Chávez, que nega a colaboração com os dois grupos, reiterou que as acusações contidas no auto "são mentiras" e que só agiria se mostrassem provas, "não especulações e manipulações".

 

"Essa direita espanhola, essa imprensa da direita espanhola, está empenhada em prejudicar essas relações.
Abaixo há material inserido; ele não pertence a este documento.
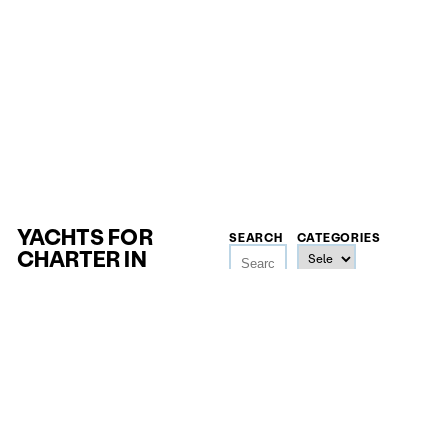
YACHTS FOR
SEARCH
CATEGORIES
CHARTER IN
SEYCHELLES
SEYCHELLES YACHTS
LENGTH
GUESTS
PRICE
18
m
—
4
—
32
20.000
€
148
m
—
500.000
€
The brand-new 50-metre phinisi Bhavana blends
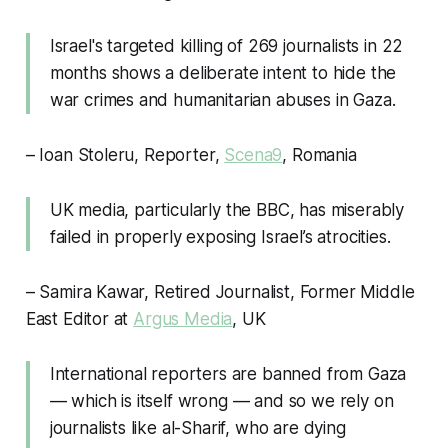
Israel's targeted killing of 269 journalists in 22
months shows a deliberate intent to hide the
war crimes and humanitarian abuses in Gaza.
– Ioan Stoleru, Reporter,
Scena9
, Romania
UK media, particularly the BBC, has miserably
failed in properly exposing Israel’s atrocities.
– Samira Kawar, Retired Journalist, Former Middle
East Editor at
Argus Media
, UK
International reporters are banned from Gaza
— which is itself wrong — and so we rely on
journalists like al-Sharif, who are dying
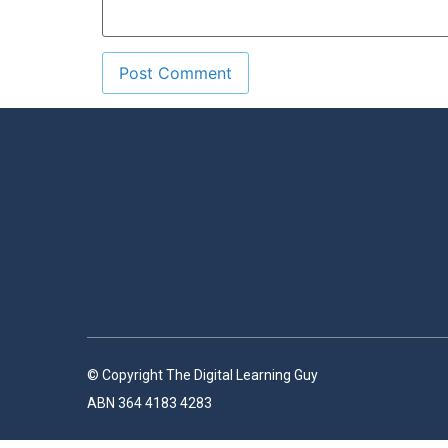
© Copyright The Digital Learning Guy
ABN 364 4183 4283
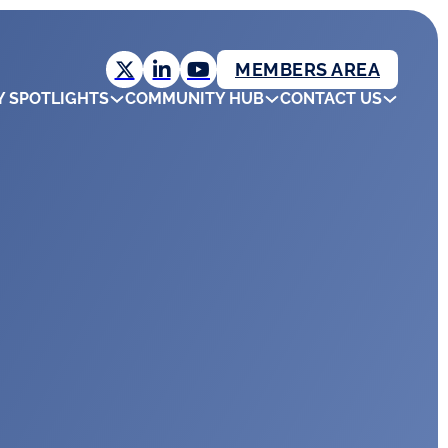
MEMBERS AREA
Y SPOTLIGHTS
COMMUNITY HUB
CONTACT US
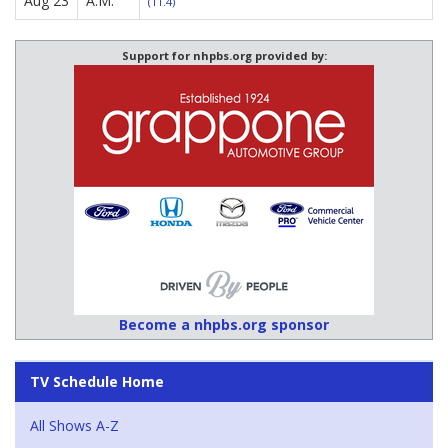
Aug 23
A.M.
(11.4)
Support for nhpbs.org provided by:
Become a nhpbs.org sponsor
TV Schedule Home
All Shows A-Z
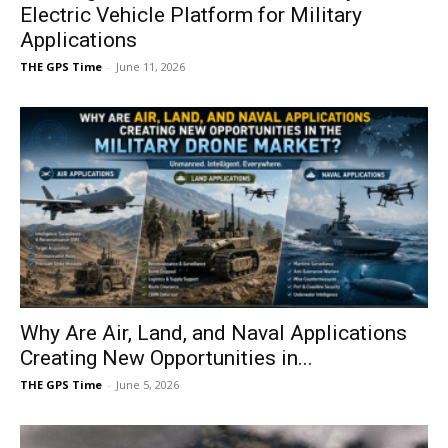
Electric Vehicle Platform for Military
Applications
THE GPS Time
-
June 11, 2026
Why Are Air, Land, and Naval Applications
Creating New Opportunities in...
THE GPS Time
-
June 5, 2026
Nós não queremos isso, se isso acontecesse (...) quem mais perderia seria a Espanha e seus investimentos na Venezuela, o gás, o petróleo", disse o presidente, após se reunir com seu par bielorusso, Alexander Lukashenko.

 

Grandes empresas espanholas, como a petroleira Repsol-YPF, a Telefonica e o banco BBVA, entre outras, mantêm importantes negócios na Venezuela, onde Chávez nacionalizou setores vitais da economia em sua jornada para converter o país petroleiro em um Estado socialista.

 

Madrid e Caracas reafirmaram seu compromisso de lutar contra o terrorismo em um recente comunicado conjunto, no qual ambos os governos deram por encerrada a polêmica aberta pela resolução judicial de Velasco.

 

O juiz espanhol deu na semana passada ordens de prisão contra vários membros do ETA e das FARC, que supostamente haviam treinado o manuseio de explosivos na selva venezuelana com a ajuda de funcionários governamentais do país.

 

AZNAR

 

Chávez também disse que "não entende" como o presidente espanhol, José Luis Rodríguez Zapatero, pode pôr em perigo as relações com a Venezuela ao defender José María Aznar, ex-presidente da Espanha.

 

O presidente venezuelano reiterou que "seria lamentável" que Zapatero arriscasse a relação da Espanha com a Venezuela por Aznar e acrescentou que ele nunca faria algo similar se alguém, por exemplo, acusasse o ex-presidente venezuelano Carlos Andrés Pérez de "genocida".

 

Segundo ele, se um ex-presidente não teve ou não tem um comportamento apropriado não há por que defendê-lo acima de qualquer outra consideração.